ECLI:NL:RVS:2019:3960
Raad van State
- Hoger beroep
- N. Verheij
- H. Troostwijk
- J.J. van Eck
- Rechtspraak.nl
Intrekking verblijfsvergunning asiel voor onbepaalde tijd en toetsing aan artikel 8 EVRM
In deze zaak heeft de Afdeling bestuursrechtspraak van de Raad van State op 25 november 2019 uitspraak gedaan in hoger beroep over de intrekking van een verblijfsvergunning asiel voor onbepaalde tijd. De staatssecretaris van Justitie en Veiligheid had op 13 november 2017 besloten om de aan de vreemdeling verleende verblijfsvergunning in te trekken. De vreemdeling had hiertegen beroep ingesteld bij de rechtbank Den Haag, die op 19 oktober 2018 het beroep gegrond verklaarde en het besluit van de staatssecretaris vernietigde. De staatssecretaris ging in hoger beroep, terwijl de vreemdeling, vertegenwoordigd door mr. J.W.J. van den Broek, ook incidenteel hoger beroep instelde.

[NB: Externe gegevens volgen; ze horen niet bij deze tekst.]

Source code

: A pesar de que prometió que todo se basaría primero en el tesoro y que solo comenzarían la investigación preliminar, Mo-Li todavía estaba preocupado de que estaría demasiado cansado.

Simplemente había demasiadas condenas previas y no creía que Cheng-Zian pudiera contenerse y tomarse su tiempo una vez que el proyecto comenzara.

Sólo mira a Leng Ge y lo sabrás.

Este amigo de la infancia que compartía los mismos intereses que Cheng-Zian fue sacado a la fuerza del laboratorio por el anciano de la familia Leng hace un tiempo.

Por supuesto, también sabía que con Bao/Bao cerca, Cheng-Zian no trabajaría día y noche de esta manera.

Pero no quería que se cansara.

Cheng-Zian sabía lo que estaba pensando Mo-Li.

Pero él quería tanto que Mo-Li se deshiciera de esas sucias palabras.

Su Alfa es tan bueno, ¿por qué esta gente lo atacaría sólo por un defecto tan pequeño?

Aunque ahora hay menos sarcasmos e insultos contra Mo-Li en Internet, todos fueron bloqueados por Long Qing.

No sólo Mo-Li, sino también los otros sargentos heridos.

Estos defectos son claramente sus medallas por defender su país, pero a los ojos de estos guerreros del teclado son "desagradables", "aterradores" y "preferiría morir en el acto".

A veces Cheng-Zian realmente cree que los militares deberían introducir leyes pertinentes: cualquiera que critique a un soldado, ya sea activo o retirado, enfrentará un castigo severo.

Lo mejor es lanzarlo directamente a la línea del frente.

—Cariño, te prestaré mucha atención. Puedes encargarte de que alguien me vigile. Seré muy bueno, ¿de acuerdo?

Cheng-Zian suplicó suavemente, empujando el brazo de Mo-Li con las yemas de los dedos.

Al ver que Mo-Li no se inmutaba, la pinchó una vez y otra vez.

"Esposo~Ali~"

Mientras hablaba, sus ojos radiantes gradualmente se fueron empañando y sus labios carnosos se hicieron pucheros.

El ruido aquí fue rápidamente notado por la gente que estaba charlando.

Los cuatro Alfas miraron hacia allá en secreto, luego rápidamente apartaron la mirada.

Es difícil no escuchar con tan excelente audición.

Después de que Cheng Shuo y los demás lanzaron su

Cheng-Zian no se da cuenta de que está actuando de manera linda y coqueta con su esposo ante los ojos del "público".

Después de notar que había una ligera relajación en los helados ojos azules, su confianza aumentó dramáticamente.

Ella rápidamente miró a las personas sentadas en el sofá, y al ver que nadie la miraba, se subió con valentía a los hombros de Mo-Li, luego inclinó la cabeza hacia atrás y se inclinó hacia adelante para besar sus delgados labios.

De Raad van State oordeelde dat de staatssecretaris onvoldoende had gemotiveerd waarom hij niet had getoetst aan artikel 8 van het Europees Verdrag voor de Rechten van de Mens (EVRM) bij de intrekking van de verblijfsvergunning. De rechtbank had terecht overwogen dat deze toetsing noodzakelijk was, ook in het geval van een verblijfsvergunning verleend op asielgronden. De Raad bevestigde de uitspraak van de rechtbank en oordeelde dat de grief van de staatssecretaris faalde.
De Raad van State concludeerde dat de argumenten van de staatssecretaris en de vreemdeling in het incidenteel hoger beroep niet leidden tot vernietiging van de uitspraak van de rechtbank. De uitspraak werd bevestigd en de staatssecretaris werd veroordeeld tot vergoeding van de proceskosten van de vreemdeling, die op € 512,00 werden vastgesteld. De uitspraak werd gedaan door de voorzitter mr. N. Verheij en de leden mr. H. Troostwijk en mr. J.J. van Eck, in aanwezigheid van griffier mr. O. van Loon.